Your goal:
Retype the following data exactly, but leave its pictures out.

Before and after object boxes
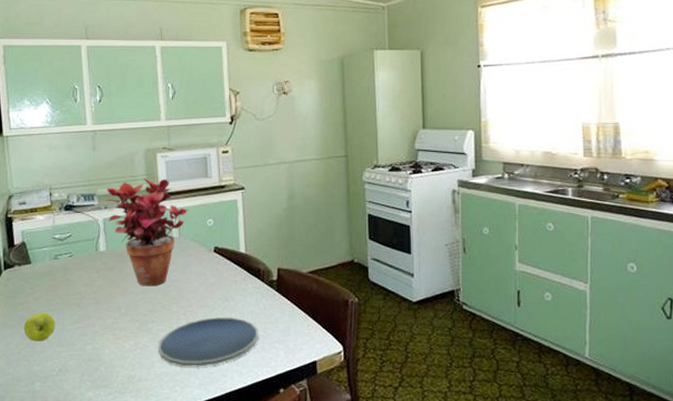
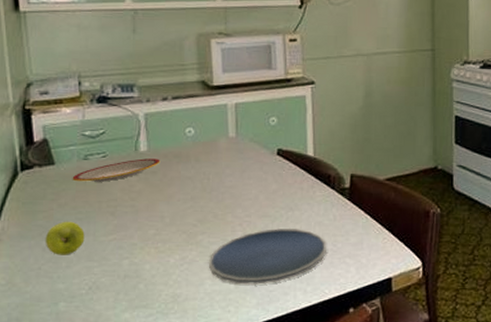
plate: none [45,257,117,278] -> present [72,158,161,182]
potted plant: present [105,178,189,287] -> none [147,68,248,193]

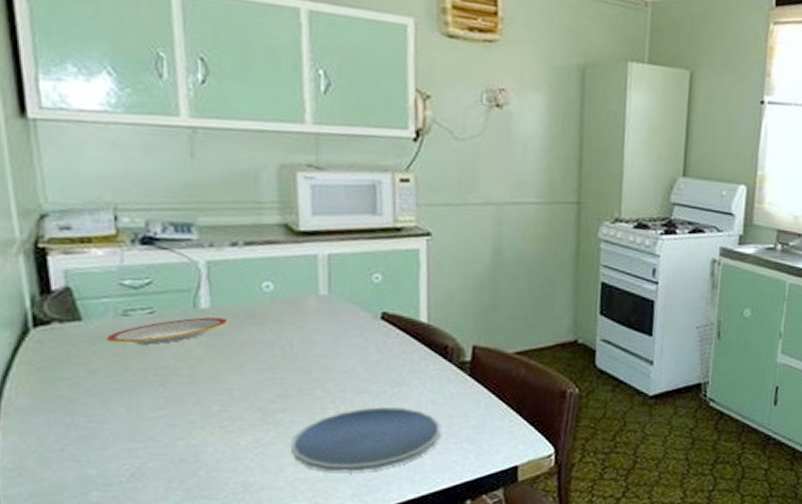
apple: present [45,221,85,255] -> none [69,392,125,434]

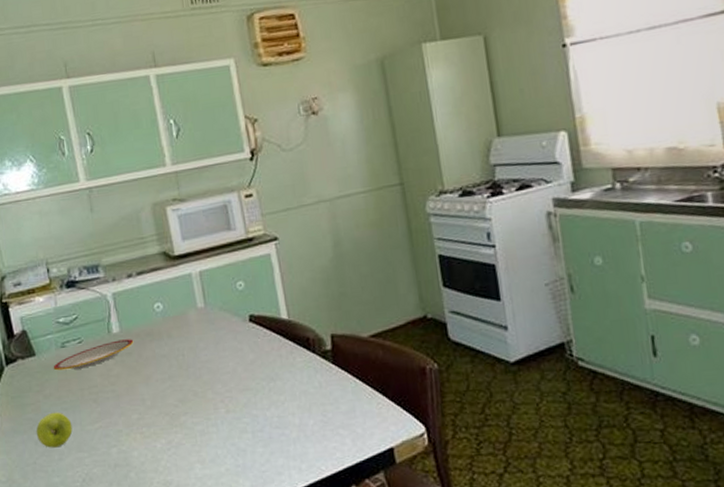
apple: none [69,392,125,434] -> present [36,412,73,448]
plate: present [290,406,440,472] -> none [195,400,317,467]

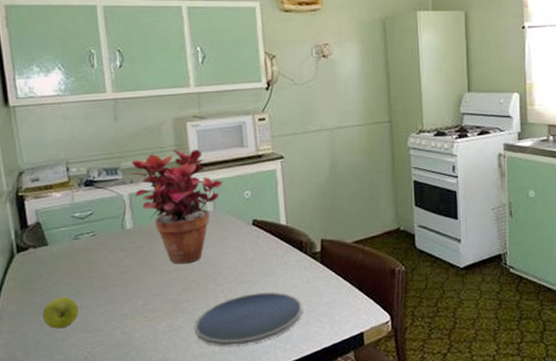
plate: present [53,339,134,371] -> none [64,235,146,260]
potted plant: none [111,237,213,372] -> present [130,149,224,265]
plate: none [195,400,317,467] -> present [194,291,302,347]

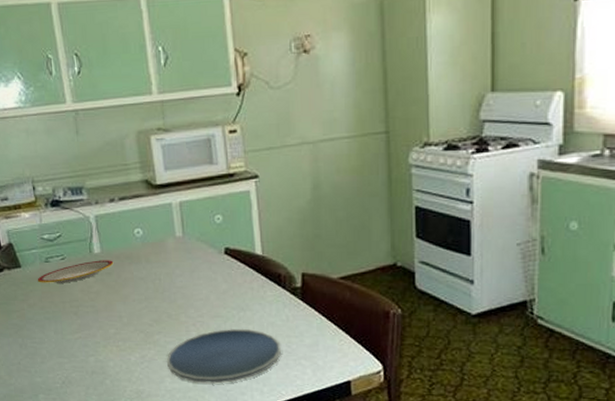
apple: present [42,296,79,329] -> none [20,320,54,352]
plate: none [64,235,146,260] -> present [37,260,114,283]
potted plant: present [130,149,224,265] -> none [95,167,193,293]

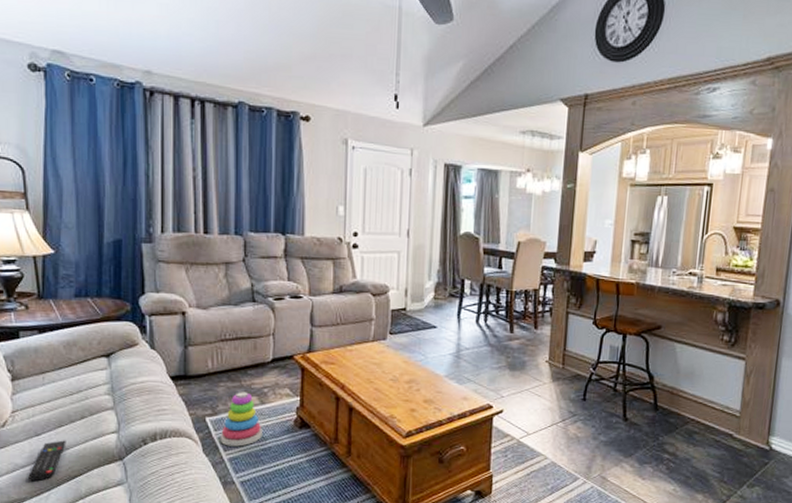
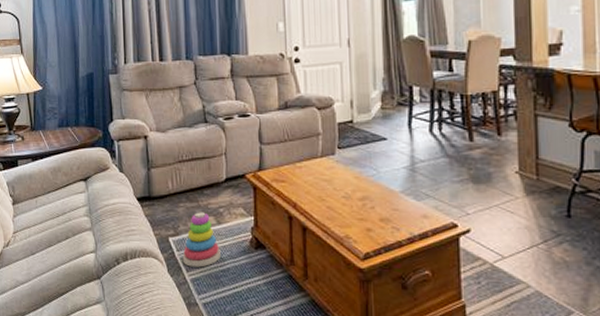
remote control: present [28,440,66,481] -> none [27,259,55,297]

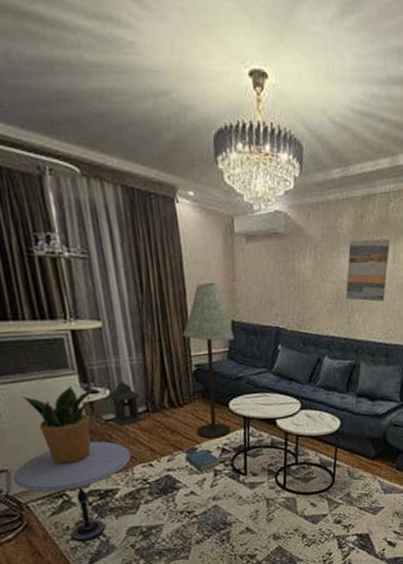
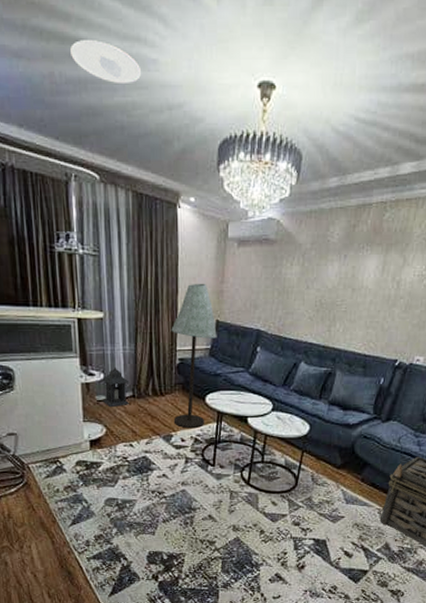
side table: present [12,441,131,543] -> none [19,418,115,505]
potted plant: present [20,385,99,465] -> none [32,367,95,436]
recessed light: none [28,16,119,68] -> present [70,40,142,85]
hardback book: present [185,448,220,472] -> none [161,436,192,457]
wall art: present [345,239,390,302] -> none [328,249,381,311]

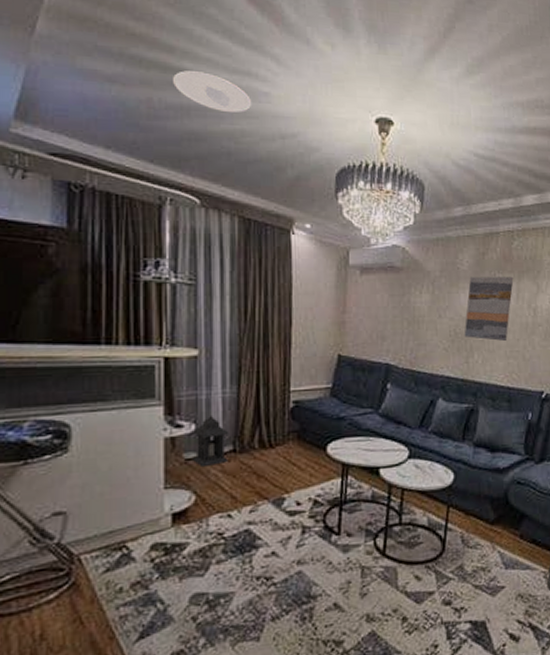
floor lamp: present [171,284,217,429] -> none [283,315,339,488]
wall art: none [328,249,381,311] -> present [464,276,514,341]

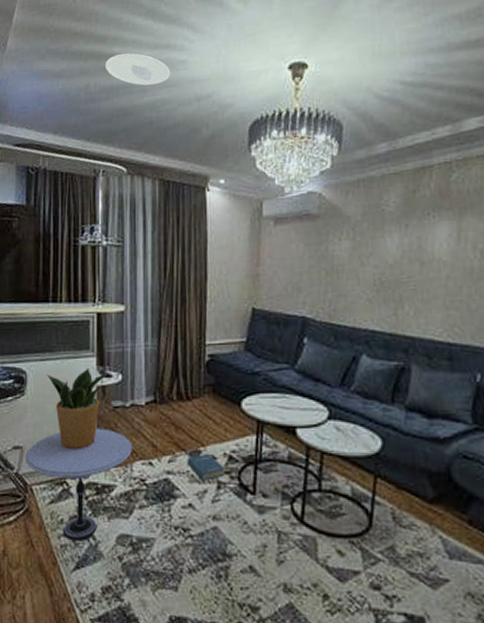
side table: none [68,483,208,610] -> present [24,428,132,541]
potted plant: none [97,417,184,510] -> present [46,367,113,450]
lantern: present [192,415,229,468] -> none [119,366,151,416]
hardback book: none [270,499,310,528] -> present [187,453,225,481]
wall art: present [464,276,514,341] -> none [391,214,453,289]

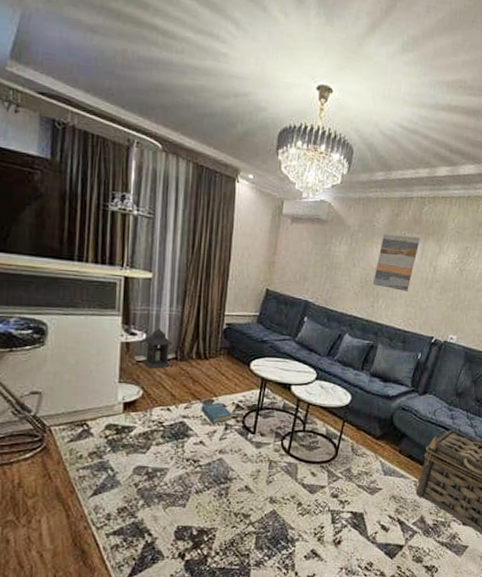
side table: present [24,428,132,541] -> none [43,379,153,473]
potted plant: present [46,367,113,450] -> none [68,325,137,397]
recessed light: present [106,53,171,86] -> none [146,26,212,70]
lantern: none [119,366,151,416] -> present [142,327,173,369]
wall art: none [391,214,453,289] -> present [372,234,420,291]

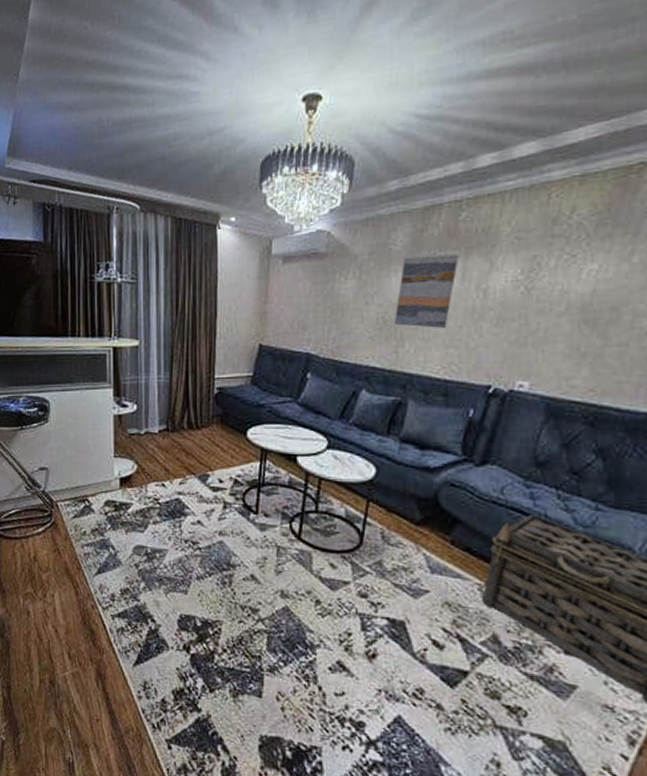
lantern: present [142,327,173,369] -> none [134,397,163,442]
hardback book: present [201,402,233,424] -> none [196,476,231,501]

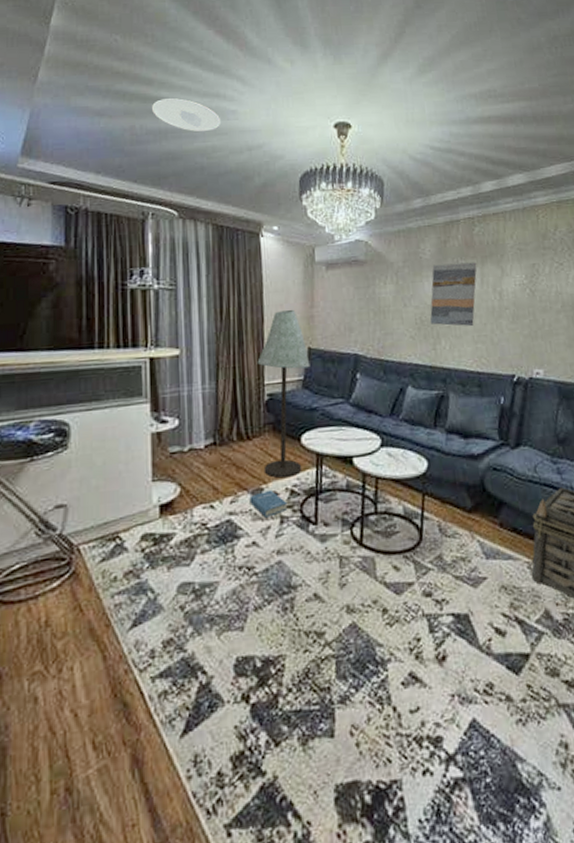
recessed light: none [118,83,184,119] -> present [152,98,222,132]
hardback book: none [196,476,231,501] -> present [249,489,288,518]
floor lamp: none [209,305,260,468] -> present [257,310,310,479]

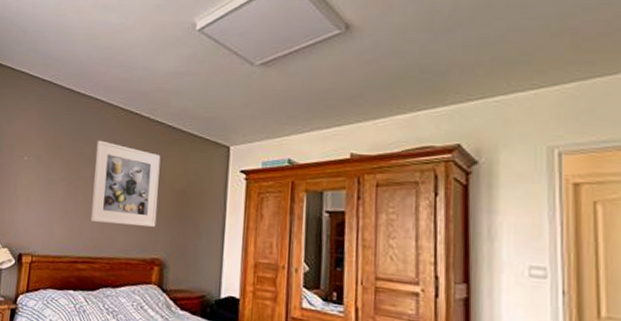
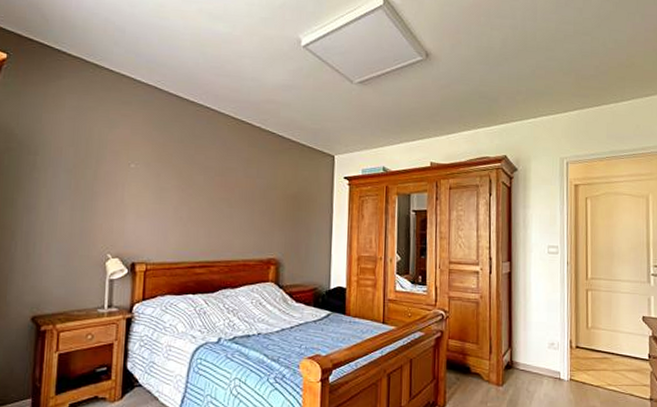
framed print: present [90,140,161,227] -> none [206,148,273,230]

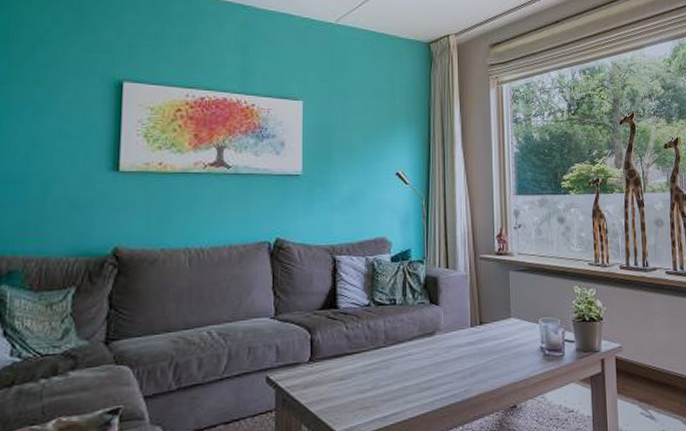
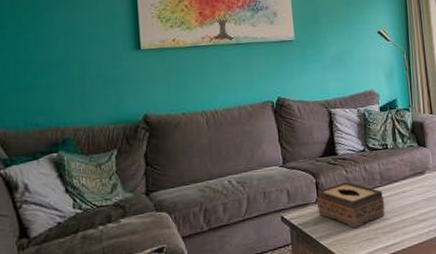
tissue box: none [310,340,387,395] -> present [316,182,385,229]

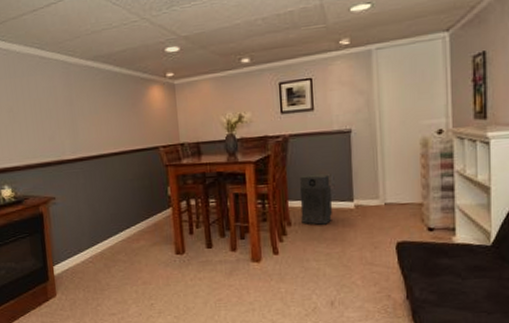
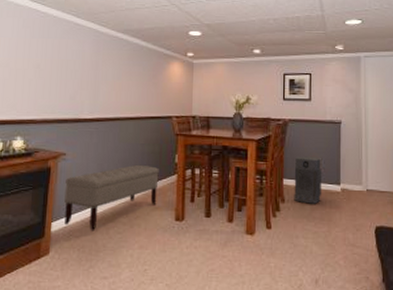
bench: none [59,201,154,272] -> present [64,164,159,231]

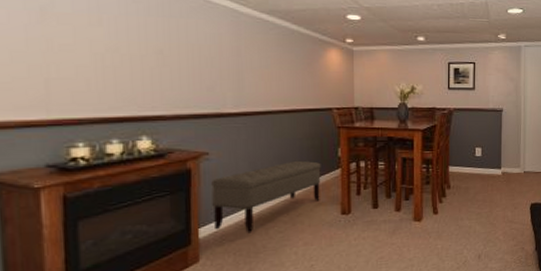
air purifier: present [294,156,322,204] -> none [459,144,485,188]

Exercise result:
plate: none [45,257,117,278] -> present [72,158,161,182]
potted plant: present [105,178,189,287] -> none [147,68,248,193]

apple: present [45,221,85,255] -> none [69,392,125,434]

apple: none [69,392,125,434] -> present [36,412,73,448]
plate: present [290,406,440,472] -> none [195,400,317,467]

plate: present [53,339,134,371] -> none [64,235,146,260]
potted plant: none [111,237,213,372] -> present [130,149,224,265]
plate: none [195,400,317,467] -> present [194,291,302,347]

apple: present [42,296,79,329] -> none [20,320,54,352]
plate: none [64,235,146,260] -> present [37,260,114,283]
potted plant: present [130,149,224,265] -> none [95,167,193,293]

remote control: present [28,440,66,481] -> none [27,259,55,297]

side table: present [12,441,131,543] -> none [19,418,115,505]
potted plant: present [20,385,99,465] -> none [32,367,95,436]
recessed light: none [28,16,119,68] -> present [70,40,142,85]
hardback book: present [185,448,220,472] -> none [161,436,192,457]
wall art: present [345,239,390,302] -> none [328,249,381,311]

floor lamp: present [171,284,217,429] -> none [283,315,339,488]
wall art: none [328,249,381,311] -> present [464,276,514,341]

side table: none [68,483,208,610] -> present [24,428,132,541]
potted plant: none [97,417,184,510] -> present [46,367,113,450]
lantern: present [192,415,229,468] -> none [119,366,151,416]
hardback book: none [270,499,310,528] -> present [187,453,225,481]
wall art: present [464,276,514,341] -> none [391,214,453,289]

side table: present [24,428,132,541] -> none [43,379,153,473]
potted plant: present [46,367,113,450] -> none [68,325,137,397]
recessed light: present [106,53,171,86] -> none [146,26,212,70]
lantern: none [119,366,151,416] -> present [142,327,173,369]
wall art: none [391,214,453,289] -> present [372,234,420,291]

lantern: present [142,327,173,369] -> none [134,397,163,442]
hardback book: present [201,402,233,424] -> none [196,476,231,501]

recessed light: none [118,83,184,119] -> present [152,98,222,132]
hardback book: none [196,476,231,501] -> present [249,489,288,518]
floor lamp: none [209,305,260,468] -> present [257,310,310,479]

framed print: present [90,140,161,227] -> none [206,148,273,230]

tissue box: none [310,340,387,395] -> present [316,182,385,229]

bench: none [59,201,154,272] -> present [64,164,159,231]

air purifier: present [294,156,322,204] -> none [459,144,485,188]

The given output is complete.